AI fraud has arrived, and our defenses
Anthropic's recent Threat Intelligence Report confirms it: AI-generated phishing, malware and social-engineering attacks are already being deployed. Sam Altman, CEO of OpenAI, warned that it is "crazy" that banks still use voice verification, given AI's ability to mimic speech with uncanny precision.
He is right. For two decades I have worked at the intersection of finance, crime and technology — being a senior executive at a global task force on money laundering, leading a national financial crime agency, serving as a fintech executive and now as a senior fellow at Harvard. From that vantage point, I can say: The fraud crisis has arrived, and we are unprepared.
The assumptions that once underpinned financial security have collapsed. "My voice is my password," previously promoted by regulators, is obsolete. Deepfakes, forged documents and hyper-personalized phishing campaigns are proliferating.
One venture capital executive told me how, within hours of her firm announcing an investment, employees received a convincing fake message, in a voice indistinguishable from her own, ordering them to reroute funds. In other cases, staff have been deceived by deepfake video calls from supposed executives. Families have been manipulated by AI-generated pleas from relatives abroad.
What once looked like a crude "Nigerian prince" scam is now a personalized assault. Tools like "FraudGPT" are openly sold on the dark web, enabling anyone to spoof websites, mimic identities and penetrate accounts in real time. Even "liveness tests" meant to confirm that a user is real are increasingly easy to fool.
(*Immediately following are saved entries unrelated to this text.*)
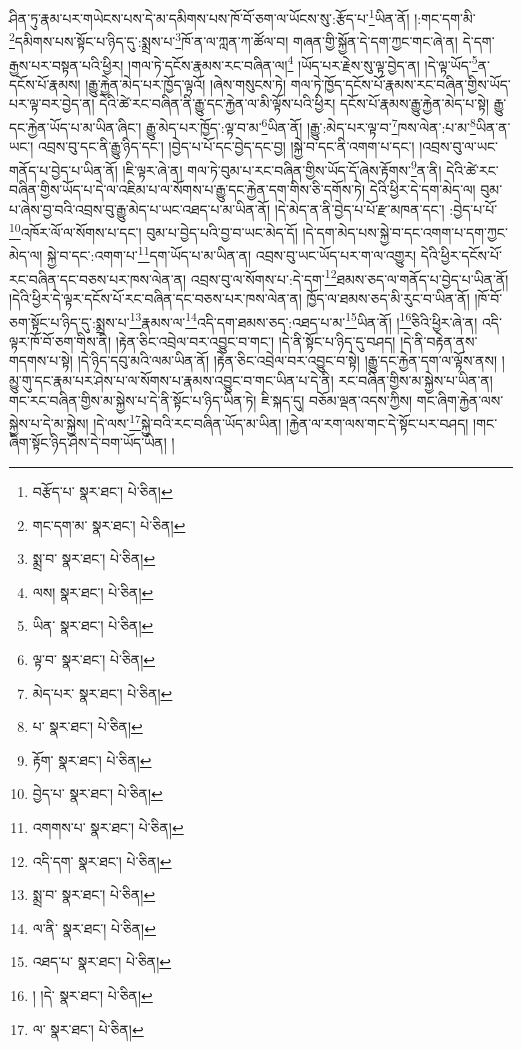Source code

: ཤིན་ཏུ་རྣམ་པར་གཡེངས་པས་དེ་མ་དམིགས་པས་ཁོ་བོ་ཅག་ལ་ཡོངས་སུ་:རྩོད་པ་\footnote{བརྩོད་པ་  སྣར་ཐང་།  པེ་ཅིན། }ཡིན་ནོ། །:གང་དག་མི་\footnote{གང་དག་མ་  སྣར་ཐང་།  པེ་ཅིན། }དམིགས་པས་སྟོང་པ་ཉིད་དུ་:སྨྲས་པ་\footnote{སྨྲ་བ་  སྣར་ཐང་།  པེ་ཅིན། }ཁོ་ན་ལ་ཀླན་ཀ་ཚོལ་བ། གཞན་གྱི་སྐྱོན་དེ་དག་ཀྱང་གང་ཞེ་ན། དེ་དག་རྒྱས་པར་བསྟན་པའི་ཕྱིར། །གལ་ཏེ་དངོས་རྣམས་རང་བཞིན་ལ།\footnote{ལས།  སྣར་ཐང་།  པེ་ཅིན། } །ཡོད་པར་རྗེས་སུ་ལྟ་བྱེད་ན། །དེ་ལྟ་ཡོད་\footnote{ཡིན་  སྣར་ཐང་།  པེ་ཅིན། }ན་དངོས་པོ་རྣམས། །རྒྱུ་རྐྱེན་མེད་པར་ཁྱོད་ལྟའོ། །ཞེས་གསུངས་ཏེ། གལ་ཏེ་ཁྱོད་དངོས་པོ་རྣམས་རང་བཞིན་གྱིས་ཡོད་པར་ལྟ་བར་བྱེད་ན། དེའི་ཚེ་རང་བཞིན་ནི་རྒྱུ་དང་རྐྱེན་ལ་མི་ལྟོས་པའི་ཕྱིར། དངོས་པོ་རྣམས་རྒྱུ་རྐྱེན་མེད་པ་སྟེ། རྒྱུ་དང་རྐྱེན་ཡོད་པ་མ་ཡིན་ཞིང་། རྒྱུ་མེད་པར་ཁྱོད་:ལྟ་བ་མ་\footnote{ལྟ་བ་  སྣར་ཐང་།  པེ་ཅིན། }ཡིན་ནོ། །རྒྱུ་:མེད་པར་ལྟ་བ་\footnote{མེད་པར་  སྣར་ཐང་།  པེ་ཅིན། }ཁས་ལེན་:པ་མ་\footnote{པ་  སྣར་ཐང་།  པེ་ཅིན། }ཡིན་ན་ཡང་། འབྲས་བུ་དང་ནི་རྒྱུ་ཉིད་དང་། །བྱེད་པ་པོ་དང་བྱེད་དང་བྱ། །སྐྱེ་བ་དང་ནི་འགག་པ་དང་། །འབྲས་བུ་ལ་ཡང་གནོད་པ་བྱེད་པ་ཡིན་ནོ། །ཇི་ལྟར་ཞེ་ན། གལ་ཏེ་བུམ་པ་རང་བཞིན་གྱིས་ཡོད་དོ་ཞེས་རྟོགས་\footnote{རྟོག་  སྣར་ཐང་།  པེ་ཅིན། }ན་ནི། དེའི་ཚེ་རང་བཞིན་གྱིས་ཡོད་པ་དེ་ལ་འཇིམ་པ་ལ་སོགས་པ་རྒྱུ་དང་རྐྱེན་དག་གིས་ཅི་དགོས་ཏེ། དེའི་ཕྱིར་དེ་དག་མེད་ལ། བུམ་པ་ཞེས་བྱ་བའི་འབྲས་བུ་རྒྱུ་མེད་པ་ཡང་འཐད་པ་མ་ཡིན་ནོ། །དེ་མེད་ན་ནི་བྱེད་པ་པོ་རྫ་མཁན་དང་། :བྱེད་པ་པོ་\footnote{བྱེད་པ་  སྣར་ཐང་།  པེ་ཅིན། }འཁོར་ལོ་ལ་སོགས་པ་དང་། བུམ་པ་བྱེད་པའི་བྱ་བ་ཡང་མེད་དོ། །དེ་དག་མེད་པས་སྐྱེ་བ་དང་འགག་པ་དག་ཀྱང་མེད་ལ། སྐྱེ་བ་དང་:འགག་པ་\footnote{འགགས་པ་  སྣར་ཐང་།  པེ་ཅིན། }དག་ཡོད་པ་མ་ཡིན་ན། འབྲས་བུ་ཡང་ཡོད་པར་ག་ལ་འགྱུར། དེའི་ཕྱིར་དངོས་པོ་རང་བཞིན་དང་བཅས་པར་ཁས་ལེན་ན། འབྲས་བུ་ལ་སོགས་པ་:དེ་དག་\footnote{འདི་དག་  སྣར་ཐང་།  པེ་ཅིན། }ཐམས་ཅད་ལ་གནོད་པ་བྱེད་པ་ཡིན་ནོ། །དེའི་ཕྱིར་དེ་ལྟར་དངོས་པོ་རང་བཞིན་དང་བཅས་པར་ཁས་ལེན་ན། ཁྱོད་ལ་ཐམས་ཅད་མི་རུང་བ་ཡིན་ནོ། །ཁོ་བོ་ཅག་སྟོང་པ་ཉིད་དུ་:སྨྲས་པ་\footnote{སྨྲ་བ་  སྣར་ཐང་།  པེ་ཅིན། }རྣམས་ལ་\footnote{ལ་ནི་  སྣར་ཐང་།  པེ་ཅིན། }འདི་དག་ཐམས་ཅད་:འཐད་པ་མ་\footnote{འཐད་པ་  སྣར་ཐང་།  པེ་ཅིན། }ཡིན་ནོ། །\footnote{། །དེ་  སྣར་ཐང་།  པེ་ཅིན། }ཅིའི་ཕྱིར་ཞེ་ན། འདི་ལྟར་ཁོ་བོ་ཅག་གིས་ནི། །རྟེན་ཅིང་འབྲེལ་བར་འབྱུང་བ་གང་། །དེ་ནི་སྟོང་པ་ཉིད་དུ་བཤད། །དེ་ནི་བརྟེན་ནས་གདགས་པ་སྟེ། །དེ་ཉིད་དབུ་མའི་ལམ་ཡིན་ནོ། །རྟེན་ཅིང་འབྲེལ་བར་འབྱུང་བ་སྟེ། །རྒྱུ་དང་རྐྱེན་དག་ལ་ལྟོས་ནས། །མྱུ་གུ་དང་རྣམ་པར་ཤེས་པ་ལ་སོགས་པ་རྣམས་འབྱུང་བ་གང་ཡིན་པ་དེ་ནི། རང་བཞིན་གྱིས་མ་སྐྱེས་པ་ཡིན་ན། གང་རང་བཞིན་གྱིས་མ་སྐྱེས་པ་དེ་ནི་སྟོང་པ་ཉིད་ཡིན་ཏེ། ཇི་སྐད་དུ། བཅོམ་ལྡན་འདས་ཀྱིས། གང་ཞིག་རྐྱེན་ལས་སྐྱེས་པ་དེ་མ་སྐྱེས། །དེ་ལས་\footnote{ལ་  སྣར་ཐང་།  པེ་ཅིན། }སྐྱེ་བའི་རང་བཞིན་ཡོད་མ་ཡིན། །རྐྱེན་ལ་རག་ལས་གང་དེ་སྟོང་པར་བཤད། །གང་ཞིག་སྟོང་ཉིད་ཤེས་དེ་བག་ཡོད་ཡིན། །
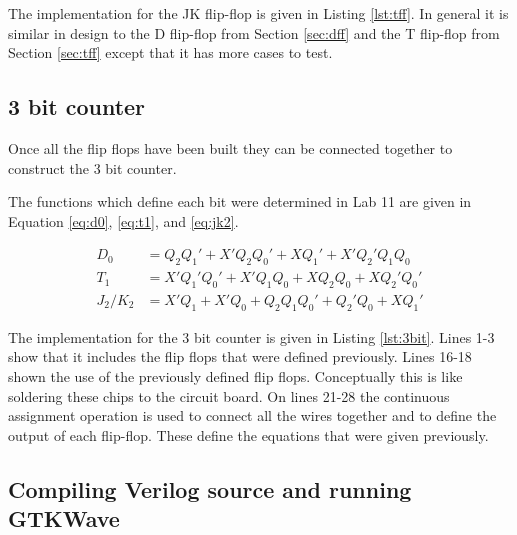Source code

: \documentclass[12pt]{article}
\begin{document}
The implementation for the JK flip-flop is given in Listing \ref{lst:tff}.
In general it is similar in design to the D flip-flop from Section \ref{sec:dff}
and the T flip-flop from Section \ref{sec:tff} except that it has more
cases to test.



\subsection{3 bit counter}

Once all the flip flops have been built they can be connected
together to construct the 3 bit counter.

The functions which define each bit were determined in
Lab 11\cite{mahler144lab11} are given in Equation \ref{eq:d0},
\ref{eq:t1}, and \ref{eq:jk2}.

\begin{align}
	D_0 &= Q_2 Q_1' + X' Q_2 Q_0' + X Q_1' + X' Q_2' Q_1 Q_0 \label{eq:d0} \\
	T_1 &= X' Q_1' Q_0' + X' Q_1 Q_0 + X Q_2 Q_0 + X Q_2' Q_0' \label{eq:t1} \\
	J_2/K_2 &= X' Q_1 + X' Q_0 + Q_2 Q_1 Q_0' + Q_2' Q_0 + X Q_1' \label{eq:jk2}
\end{align}

The implementation for the 3 bit counter is given in Listing \ref{lst:3bit}.
Lines 1-3 show that it includes the flip flops that were defined previously.
Lines 16-18 shown the use of the previously defined flip flops.
Conceptually this is like soldering these chips to the circuit board.
On lines 21-28 the continuous assignment operation is used to connect
all the wires together and to define the output of each flip-flop.
These define the equations that were given previously.




\subsection{Compiling Verilog source and running GTKWave}
\end{document}
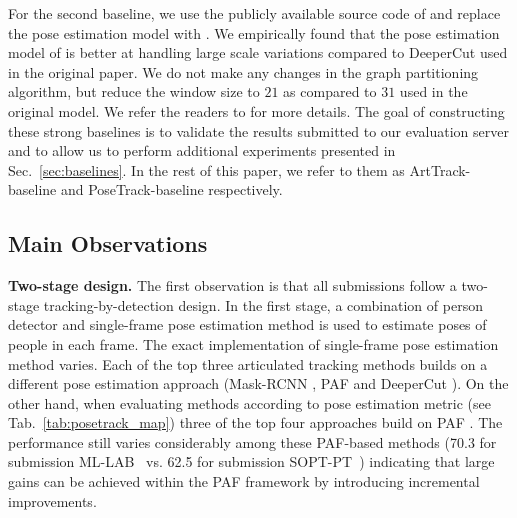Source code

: \documentclass[10pt,twocolumn,letterpaper]{article}
\newcommand{\myparagraph}[1]{\vspace{0.1em}\noindent\textbf{#1}}
\newcommand{\SOPTPT}{SOPT-PT~\cite{SOPT-PT}\xspace}
\newcommand{\MLLab}{ML-LAB~\cite{ML-LAB}\xspace}
\begin{document}
For the second baseline, we use the publicly available source code of
\cite{Iqbal:2017:CVPR} and replace the pose estimation model with
\cite{cao16arxiv}. We empirically found that the pose estimation model of
\cite{cao16arxiv} is better at handling large scale variations compared to
DeeperCut \cite{insafutdinov16eccv} used in the original paper. We do not make any changes in the graph partitioning algorithm, but reduce the window size to $21$ as compared to $31$ used in the original model. We refer the readers to \cite{Iqbal:2017:CVPR} for more details. 
The goal of constructing these strong baselines is to validate the results submitted to our evaluation server and to allow us to perform additional experiments presented in
Sec.~\ref{sec:baselines}. In the rest of this paper, we refer to them as
ArtTrack-baseline and PoseTrack-baseline respectively. 




\subsection{Main Observations}
\myparagraph{Two-stage design.}  The first observation is that all
submissions follow a two-stage tracking-by-detection design. In the first stage,
a combination of person detector and single-frame pose estimation method is used
to estimate poses of people in each frame. The exact implementation of
single-frame pose estimation method varies. Each of the top three articulated
tracking methods builds on a different pose estimation approach (Mask-RCNN
\cite{he17iccv}, PAF \cite{cao16arxiv} and DeeperCut
\cite{insafutdinov16eccv}). On the other hand, when evaluating methods according
to pose estimation metric (see Tab.~\ref{tab:posetrack_map}) three of the top
four approaches build on PAF \cite{cao16arxiv}. The performance still varies
considerably among these PAF-based methods (70.3 for submission \MLLab vs. 62.5
for submission \SOPTPT) indicating that large gains can be achieved within the
PAF framework by introducing incremental improvements.
\end{document}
This is not just a financial problem. AI fraud is also a weapon. The same tools can impersonate political leaders, disrupt elections or trigger panic in a terror attack. Automated strikes on grids, hospitals or banks turn crime into a national security threat. When trust in digital identity collapses, the damage spreads from markets to democracy itself.
The systems we rely on are relics. Passwords, voice recognition and rule-based monitoring were designed for an era when attackers had limited reach. They are collapsing against adaptive AI systems that learn, mimic and scale at will. The gap between offense and defense is widening, with trillions of dollars — and public trust — at stake.
We are not powerless. Just as society contained the computer virus epidemics of the 1990s and spam in the 2000s, we can contain AI-driven fraud if we act quickly and ambitiously. Five priorities stand out.
Zions Bancorp. is among the latest banks to report material losses due to alleged borrower fraud. Stocks of regional lenders plunged on Thursday.
First, we must modernize our defenses. Vulnerable companies — for example banks — must replace rule-based systems with AI-native monitoring that can process massive data flows and detect evolving patterns. And they must protect customers ensnared by convincing scams, with the authority to stop a transaction even if it appears to be authorized.
Next, we need to fight AI with AI. Criminals already use AI at a speed no human can match. Comparable investment must go into "Defense AI": tools that detect deepfakes, synthetic identities and fraud patterns in real time. Today, such research is fragmented and underfunded. Governments, AI labs, fintech firms and academia must unite.
The next step is to rebuild what we consider digital identity. Voice, photos and video can no longer serve as reliable proof of identity. New models must combine biometric, behavioral and contextual factors that machines cannot easily fake. This is both a regulatory necessity and an entrepreneurial opportunity.
Governments need to coordinate their responses. Many states are enacting deepfake laws. But the challenge is global, not local. Without coordination, the ecosystem remains vulnerable. The AI industry must adopt interoperable standards for labeling synthetic content, rather than today's patchwork of company-specific detectors. A model already exists: the Financial Action Task Force, which I helped lead and created binding international standards to safeguard the financial system. We need a similar framework for AI misuse — one that balances innovation with the protection of markets, democracy and national security. Real-time information sharing is also critical. Banks, regulators and technology companies must be able to exchange indicators of emerging fraud using privacy-preserving technologies to protect consumers.
Finally, public education must also be part of the response. Citizens need to understand that not everything they see or hear is authentic. Schools and media campaigns should instill habits of skepticism, verification and vigilance.
This is a technological arms race. On one side: criminals, automated systems and state actors. On the other: outdated defenses resting on trust we can no longer afford.
Adversaries no longer need armies. Small groups with generative AI can cause levels of damage once reserved for states. Unless the gap is closed quickly, the cost will be measured not only in trillions of dollars but in weakened democracies, loss of public trust and manipulated elections.
AI companies, entrepreneurs, the financial sector, academia and policymakers must act now. Delay is an open door we cannot afford to leave unguarded.